Stratosonic Guitar Player July 2003
There’s no arguing that the Fender Stratocaster is one of the most perfectly realized electric guitars of all time. But since its introduction in 1954, many guitarists—and even Fender itself—have explored various means of fattening-up the Strat’s tones. Installing humbuckers and active electronics have yielded good results in that quest, but little has been done since the Cold War to make the Strat a fundamentally meatier-sounding instrument. That has all changed with Fender’s rollout of the Stratosonic ($1,434 retail/$999 street; the DVI single-pickup version retails for $1,134), a radically new kind of Strat that features a mahogany body with five internal chambers and a pair of P-90-sized Fender Black Dove single-coil pickups (with alnico magnets). The Tech-Tonic wraparound-style bridge is also totally new, offering six adjustable saddles (height and into-nation) along with a pair of small hex screws that lock the bridge solidly to its mounting studs to optimize string resonance. By loosening the screws a quarter turn, you can use the studs to make coarse height adjustments to the bridge. About the only things here that remain faithful to the original Strat formula are the body con-tours and the bolt-on maple neck.

(Source texts of formatted documents)
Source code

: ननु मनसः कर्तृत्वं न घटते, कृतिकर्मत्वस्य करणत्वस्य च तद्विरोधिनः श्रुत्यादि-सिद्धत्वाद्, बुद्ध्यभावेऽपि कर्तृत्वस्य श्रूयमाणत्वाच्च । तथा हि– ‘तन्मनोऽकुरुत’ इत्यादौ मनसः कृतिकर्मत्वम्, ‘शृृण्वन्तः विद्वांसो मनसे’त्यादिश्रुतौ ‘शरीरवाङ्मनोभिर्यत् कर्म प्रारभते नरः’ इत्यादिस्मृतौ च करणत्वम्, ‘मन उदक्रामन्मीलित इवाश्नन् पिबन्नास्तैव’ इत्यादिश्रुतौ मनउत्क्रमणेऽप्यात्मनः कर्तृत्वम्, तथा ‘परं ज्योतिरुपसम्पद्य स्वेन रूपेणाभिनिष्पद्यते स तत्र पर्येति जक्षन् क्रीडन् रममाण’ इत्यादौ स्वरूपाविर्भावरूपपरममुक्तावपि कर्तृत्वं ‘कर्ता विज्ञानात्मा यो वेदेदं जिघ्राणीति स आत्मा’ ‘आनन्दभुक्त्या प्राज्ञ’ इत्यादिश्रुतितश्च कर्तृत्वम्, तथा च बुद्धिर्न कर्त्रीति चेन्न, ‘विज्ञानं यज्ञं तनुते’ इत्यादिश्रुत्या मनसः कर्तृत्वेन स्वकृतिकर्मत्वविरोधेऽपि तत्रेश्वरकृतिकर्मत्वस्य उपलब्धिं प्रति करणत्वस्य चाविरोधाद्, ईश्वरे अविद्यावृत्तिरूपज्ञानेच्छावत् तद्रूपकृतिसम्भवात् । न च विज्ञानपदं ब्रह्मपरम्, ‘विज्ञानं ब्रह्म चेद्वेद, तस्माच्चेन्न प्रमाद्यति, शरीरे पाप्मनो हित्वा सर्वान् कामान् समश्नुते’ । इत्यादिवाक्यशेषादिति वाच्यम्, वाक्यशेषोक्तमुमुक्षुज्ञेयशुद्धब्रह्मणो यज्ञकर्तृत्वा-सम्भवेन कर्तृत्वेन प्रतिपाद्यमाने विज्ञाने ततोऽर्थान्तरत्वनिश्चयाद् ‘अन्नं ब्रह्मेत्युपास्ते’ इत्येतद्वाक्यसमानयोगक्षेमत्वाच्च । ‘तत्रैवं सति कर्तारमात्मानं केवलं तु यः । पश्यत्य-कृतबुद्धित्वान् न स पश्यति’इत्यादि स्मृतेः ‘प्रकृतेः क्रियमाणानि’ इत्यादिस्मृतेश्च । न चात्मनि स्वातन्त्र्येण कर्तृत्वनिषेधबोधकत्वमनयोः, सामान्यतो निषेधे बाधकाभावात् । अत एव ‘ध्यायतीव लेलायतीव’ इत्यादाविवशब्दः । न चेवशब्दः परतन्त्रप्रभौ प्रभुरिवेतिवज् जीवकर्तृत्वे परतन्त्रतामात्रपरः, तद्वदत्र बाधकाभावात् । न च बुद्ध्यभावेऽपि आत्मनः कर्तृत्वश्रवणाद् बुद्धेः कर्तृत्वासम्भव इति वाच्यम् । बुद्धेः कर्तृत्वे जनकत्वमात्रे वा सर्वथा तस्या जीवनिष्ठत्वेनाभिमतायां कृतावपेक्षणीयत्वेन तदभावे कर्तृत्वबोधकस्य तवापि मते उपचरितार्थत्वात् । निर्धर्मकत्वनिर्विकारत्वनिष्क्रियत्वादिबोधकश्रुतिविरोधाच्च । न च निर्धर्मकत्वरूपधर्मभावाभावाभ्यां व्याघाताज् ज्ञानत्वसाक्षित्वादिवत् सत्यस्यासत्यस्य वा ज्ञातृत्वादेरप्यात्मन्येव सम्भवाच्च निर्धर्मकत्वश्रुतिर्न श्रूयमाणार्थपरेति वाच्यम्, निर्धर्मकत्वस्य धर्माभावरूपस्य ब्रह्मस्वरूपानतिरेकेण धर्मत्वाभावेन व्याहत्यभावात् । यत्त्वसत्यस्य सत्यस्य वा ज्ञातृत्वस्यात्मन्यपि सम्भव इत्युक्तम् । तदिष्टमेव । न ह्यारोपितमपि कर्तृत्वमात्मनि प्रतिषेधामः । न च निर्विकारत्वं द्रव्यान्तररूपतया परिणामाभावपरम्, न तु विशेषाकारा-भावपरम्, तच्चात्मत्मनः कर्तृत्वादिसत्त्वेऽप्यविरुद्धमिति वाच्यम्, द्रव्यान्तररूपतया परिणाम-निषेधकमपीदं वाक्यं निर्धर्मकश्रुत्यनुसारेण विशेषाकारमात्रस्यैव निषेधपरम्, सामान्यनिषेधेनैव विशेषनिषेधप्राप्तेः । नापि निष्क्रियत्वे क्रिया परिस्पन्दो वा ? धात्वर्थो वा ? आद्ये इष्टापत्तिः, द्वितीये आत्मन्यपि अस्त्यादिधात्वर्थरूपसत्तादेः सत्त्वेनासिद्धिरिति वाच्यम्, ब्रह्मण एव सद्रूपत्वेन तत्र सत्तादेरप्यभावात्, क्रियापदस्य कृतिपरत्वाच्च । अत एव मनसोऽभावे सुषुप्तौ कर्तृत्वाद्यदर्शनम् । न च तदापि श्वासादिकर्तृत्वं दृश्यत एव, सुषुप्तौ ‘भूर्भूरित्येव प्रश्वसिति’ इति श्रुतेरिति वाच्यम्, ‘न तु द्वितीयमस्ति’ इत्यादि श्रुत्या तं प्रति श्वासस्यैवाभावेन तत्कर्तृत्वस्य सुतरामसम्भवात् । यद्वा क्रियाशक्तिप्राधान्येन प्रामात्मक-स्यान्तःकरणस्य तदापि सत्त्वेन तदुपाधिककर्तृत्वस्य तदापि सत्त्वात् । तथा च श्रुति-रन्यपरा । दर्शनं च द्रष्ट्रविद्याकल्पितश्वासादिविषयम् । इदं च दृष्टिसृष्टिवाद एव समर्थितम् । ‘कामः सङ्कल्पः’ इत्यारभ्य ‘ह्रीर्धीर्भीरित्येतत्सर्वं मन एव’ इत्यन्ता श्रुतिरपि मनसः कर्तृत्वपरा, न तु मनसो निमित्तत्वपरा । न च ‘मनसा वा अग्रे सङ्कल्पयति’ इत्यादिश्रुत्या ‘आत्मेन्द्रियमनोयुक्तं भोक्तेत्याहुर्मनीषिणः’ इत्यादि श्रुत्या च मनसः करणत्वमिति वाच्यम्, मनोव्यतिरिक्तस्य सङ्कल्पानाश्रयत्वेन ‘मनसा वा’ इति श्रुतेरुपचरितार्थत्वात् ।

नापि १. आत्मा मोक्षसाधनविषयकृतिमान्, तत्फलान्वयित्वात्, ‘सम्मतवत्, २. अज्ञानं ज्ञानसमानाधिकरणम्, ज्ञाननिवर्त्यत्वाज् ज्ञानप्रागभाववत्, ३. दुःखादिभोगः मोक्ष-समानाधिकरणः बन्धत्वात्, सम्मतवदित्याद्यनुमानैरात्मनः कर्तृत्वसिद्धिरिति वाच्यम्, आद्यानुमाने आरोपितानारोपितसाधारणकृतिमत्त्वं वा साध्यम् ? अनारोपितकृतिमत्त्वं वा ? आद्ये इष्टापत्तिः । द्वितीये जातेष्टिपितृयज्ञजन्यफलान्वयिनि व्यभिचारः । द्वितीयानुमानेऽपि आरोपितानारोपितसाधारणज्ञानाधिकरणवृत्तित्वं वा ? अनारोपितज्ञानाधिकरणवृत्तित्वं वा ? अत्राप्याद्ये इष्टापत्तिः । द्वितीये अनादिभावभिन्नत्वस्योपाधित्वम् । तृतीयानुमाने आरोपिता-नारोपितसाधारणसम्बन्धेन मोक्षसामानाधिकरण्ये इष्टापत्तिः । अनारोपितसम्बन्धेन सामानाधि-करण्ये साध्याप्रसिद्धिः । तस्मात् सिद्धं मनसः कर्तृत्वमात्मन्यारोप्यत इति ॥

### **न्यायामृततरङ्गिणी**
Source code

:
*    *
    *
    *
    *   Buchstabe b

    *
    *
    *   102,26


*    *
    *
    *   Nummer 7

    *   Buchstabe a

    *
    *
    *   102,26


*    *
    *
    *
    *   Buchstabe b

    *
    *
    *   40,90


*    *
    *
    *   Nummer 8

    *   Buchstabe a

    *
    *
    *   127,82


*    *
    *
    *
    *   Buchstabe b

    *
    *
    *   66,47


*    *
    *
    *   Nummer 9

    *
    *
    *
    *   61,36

Prompt 1 »
Answer these questions about the Stratosonic review, one line each:
(a) In what year was the Fender Stratocaster introduced?
(b) What wood is the Stratosonic's body made of, and how many internal chambers does it have?
(c) What do the two small hex screws on the Tech-Tonic bridge do?
Prompt 2 »
Could you rewrite the paragraph of the Stratosonic review that begins "There's no arguing" as a short bulleted list that keeps its main facts?
Prompt 3 »
Can you resume the Stratosonic review, starting after its final sentence?

Task result 1 »
(a) 1954.
(b) Mahogany, with five internal chambers.
(c) They lock the bridge solidly to its mounting studs to optimize string resonance.

Task result 2 »
- The Fender Stratocaster, introduced in 1954, is one of the most perfectly realized electric guitars, but guitarists and Fender have long tried to fatten its tones.
- Humbuckers and active electronics helped, but little has been done since the Cold War to make the Strat fundamentally meatier-sounding.
- The Stratosonic ($1,434 retail/$999 street; the DVI single-pickup version retails for $1,134) has a mahogany body with five internal chambers and two P-90-sized Fender Black Dove single-coil pickups with alnico magnets.
- Its new Tech-Tonic wraparound-style bridge has six saddles adjustable for height and intonation, plus two small hex screws that lock it to its mounting studs to optimize string resonance.
- Loosening the screws a quarter turn lets you use the studs for coarse bridge height adjustments.
- Only the body contours and the bolt-on maple neck remain faithful to the original Strat.

Task result 3 »
The U.S.-made Stratosonic assumes a kind of Strat-meets-Les Paul Junior vibe with its perfectly applied, transparent red finish and stylish, 5-ply pickguard. Semi-conical knobs (which are made a little easier to grab via rubber 0-rings) and a 3-way pickup selector switch further distance this guitar from any other Strat model to date. The satin-finished neck joins the body in a razor-tight joint, and it features a rosewood board with abalone dots and 22 carefully installed, lightly polished jumbo frets. Cool extras include a gloss-black peg head facing and a nicely finished bone nut.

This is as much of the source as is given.